Why Incentives Will Not Control Health Care Costs

08:02
On November 1 and November 8 the New England Journal of Medicine published two important articles on rising health care costs by Peter Orszag, director of the Congressional Budget Office. (The November 8 article is available to non-subscribers.)

Orszag and Phillip Ellis (his coauthor) don’t beat around the bush about the importance of controlling health care costs: “The long-term fiscal balance of the United States will be determined primarily by the future rate of growth of health care costs.”

Their analysis and proposals are sound. They argue that we don’t have enough information on comparative effectiveness and that our payment systems provide no incentives to patients or providers to choose treatments that offer the best quality at the lowest cost. They endorse a value-based approach to insurance design.

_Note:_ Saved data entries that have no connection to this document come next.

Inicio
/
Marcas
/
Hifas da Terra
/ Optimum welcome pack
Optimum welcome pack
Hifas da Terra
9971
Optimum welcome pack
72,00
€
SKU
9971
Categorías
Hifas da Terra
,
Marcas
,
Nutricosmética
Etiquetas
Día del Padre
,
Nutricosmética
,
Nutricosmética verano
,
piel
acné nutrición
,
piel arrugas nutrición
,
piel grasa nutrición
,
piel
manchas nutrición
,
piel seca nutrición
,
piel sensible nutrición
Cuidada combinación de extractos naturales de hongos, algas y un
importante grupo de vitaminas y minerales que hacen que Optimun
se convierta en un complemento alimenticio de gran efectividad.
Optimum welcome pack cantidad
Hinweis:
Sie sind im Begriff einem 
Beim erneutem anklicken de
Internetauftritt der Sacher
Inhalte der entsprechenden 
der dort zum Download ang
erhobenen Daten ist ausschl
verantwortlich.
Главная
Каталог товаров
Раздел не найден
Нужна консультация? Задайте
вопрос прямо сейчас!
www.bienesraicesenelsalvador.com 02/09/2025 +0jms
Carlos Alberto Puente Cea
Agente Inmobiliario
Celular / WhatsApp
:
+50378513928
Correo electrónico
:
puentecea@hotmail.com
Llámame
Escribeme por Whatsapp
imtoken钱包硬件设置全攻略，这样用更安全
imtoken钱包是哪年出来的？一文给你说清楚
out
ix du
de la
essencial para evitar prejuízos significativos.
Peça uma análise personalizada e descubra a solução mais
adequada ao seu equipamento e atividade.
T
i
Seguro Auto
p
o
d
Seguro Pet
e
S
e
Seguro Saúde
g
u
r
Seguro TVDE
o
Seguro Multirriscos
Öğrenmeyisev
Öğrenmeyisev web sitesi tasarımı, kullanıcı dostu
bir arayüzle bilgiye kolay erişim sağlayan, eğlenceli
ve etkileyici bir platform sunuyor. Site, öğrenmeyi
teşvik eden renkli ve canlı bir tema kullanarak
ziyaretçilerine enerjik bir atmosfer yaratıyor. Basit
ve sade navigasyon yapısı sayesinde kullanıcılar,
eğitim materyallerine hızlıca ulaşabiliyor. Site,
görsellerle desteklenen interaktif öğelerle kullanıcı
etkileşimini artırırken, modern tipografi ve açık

But these excellent ideas aren’t new. Proposing them will accomplish nothing without public understanding and public support. And we will not get understanding and support without a form of educative political leadership that -- with the exception of former Oregon governor John Kitzhaber -- has been almost altogether lacking. (Also see the speech I proposed for the Vermont governor in my October 27 post.)

I’m not a politician. I can’t claim to know how a political leader could pursue this kind of educative strategy and win votes. The political challenge, however, is like a clinical challenge that nurses and doctors deal with every day. Hectoring patients about losing weight or cutting down on tobacco or alcohol doesn’t work. But motivational interviewing, which involves meeting patients where they are in their understanding and readiness for change, and helping them take the next step, however small, often does. Skillful clinicians do this well with individual patients. Skillful political leaders can do the same with populations.

The fact that the two New England Journal articles come from the non-partisan Congressional Budget Office is important. Orszag and Ellis lay out the extent of the problem posed by health care costs in a careful, hard-to-challenge manner. They suggest many of the steps we will have to take. What they don’t do is make any mention of the need for political leaders to take the analysis and run with it. Let’s hope that some the Representatives and Senators they advise take the baton from them.